With the recent collapse of Carillion, another unsettling concern is that large contracts are being offered to private companies which may not be able to stay the course and may go under if liabilities become too big to bear. With profit an imperative in private healthcare, a rising tide of claims may cause an overseas parent company to withdraw support from its UK subsidiary. The financial position of many of these companies could not be described as rock solid; there is no requirement, for example, to lodge a bond as security should a provider collapse. If a private provider has not joined the CNST and does not have sufficient assets or adequate alternative insurance, the NHS finds itself in a dilemma. Medical negligence claims can have a long tail and Trusts will inevitably face negligence claims from outsourced treatment where the private provider has gone to the wall.
Spire, BMI and other private providers carry out a significant amount of work for the NHS. Spire’s NHS referrals account for around a third of its £926m annual revenues. After the news of the pay-outs to Paterson’s private surgery victims, Spire’s shares fell by 28% and the company warned that a decline in NHS activity would hit profits.
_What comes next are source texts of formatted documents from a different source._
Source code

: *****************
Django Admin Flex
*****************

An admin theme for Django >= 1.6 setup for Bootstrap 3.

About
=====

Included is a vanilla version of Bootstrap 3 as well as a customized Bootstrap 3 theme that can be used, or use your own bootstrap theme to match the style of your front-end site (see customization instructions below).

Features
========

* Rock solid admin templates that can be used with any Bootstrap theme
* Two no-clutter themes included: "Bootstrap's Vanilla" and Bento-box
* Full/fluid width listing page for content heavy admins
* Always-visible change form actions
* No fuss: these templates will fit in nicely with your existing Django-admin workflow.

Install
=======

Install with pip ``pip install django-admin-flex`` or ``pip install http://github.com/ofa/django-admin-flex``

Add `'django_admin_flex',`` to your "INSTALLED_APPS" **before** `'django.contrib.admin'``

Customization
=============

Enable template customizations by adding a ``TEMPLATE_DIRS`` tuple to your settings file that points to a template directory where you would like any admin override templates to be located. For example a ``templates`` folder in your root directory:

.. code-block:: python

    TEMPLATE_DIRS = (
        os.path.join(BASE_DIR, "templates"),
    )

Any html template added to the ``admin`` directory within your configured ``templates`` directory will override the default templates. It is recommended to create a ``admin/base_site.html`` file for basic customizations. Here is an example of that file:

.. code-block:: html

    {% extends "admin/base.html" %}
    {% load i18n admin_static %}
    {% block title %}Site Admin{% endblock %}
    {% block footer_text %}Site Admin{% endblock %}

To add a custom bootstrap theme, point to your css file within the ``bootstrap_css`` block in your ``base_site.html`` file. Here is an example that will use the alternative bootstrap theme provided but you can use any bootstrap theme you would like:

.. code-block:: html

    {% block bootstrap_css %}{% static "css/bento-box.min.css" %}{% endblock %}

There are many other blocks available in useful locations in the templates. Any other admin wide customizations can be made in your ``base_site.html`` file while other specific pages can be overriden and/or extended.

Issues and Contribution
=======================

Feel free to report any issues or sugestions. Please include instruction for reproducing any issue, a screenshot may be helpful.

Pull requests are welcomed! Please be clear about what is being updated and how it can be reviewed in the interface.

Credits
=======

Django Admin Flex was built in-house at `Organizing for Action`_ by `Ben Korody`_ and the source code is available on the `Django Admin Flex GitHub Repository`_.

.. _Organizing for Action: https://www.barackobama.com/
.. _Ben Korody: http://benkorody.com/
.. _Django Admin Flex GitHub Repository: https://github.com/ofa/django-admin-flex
With over half the private hospitals in the UK owned by overseas companies, it is difficult to establish their financial stability. The concern is that the NHS and patients can be left in the lurch if a private operator carrying out NHS work goes bust or its parent company withdraws support.
After Circle’s unhappy experience with Hinchingbrooke – the first hospital to be run by a private company – when they pulled out less than a third of the way through their 10-year contract after a disastrous CQC report and mounting losses, there must have been doubt over the private sector’s appetite for taking over and accepting the operating risk and indemnity cost of running a full-service hospital. The cancellation of that contract resulted in significant expense to the NHS. Circle had previously been feted as a shining example of the benefits that a private operator can bring to the NHS.
Conclusion
Patient safety must come first. It is crucial that the still comparatively unregulated private sector should be transparent and accountable for the treatment carried out in their hospitals.
The NHS should not be out of pocket or treated as a ‘safety net’ by the private sector and left to pick up the pieces when private treatment fails or if private providers carrying out NHS work collapse.
Whether private providers joining the CNST must meet the full cost of securing indemnity or are allowed to contribute at a lower level than their NHS counterparts for equivalent cover – including the creation of reserves and providing run-off cover – is unclear.
NHS hospitals may well be uninsurable outside the CNST. The difficulty for private providers of obtaining NHS-equivalent indemnity on the insurance market or meeting the full cost of joining the CNST may prove to be a bulwark against wholesale privatisation of the NHS.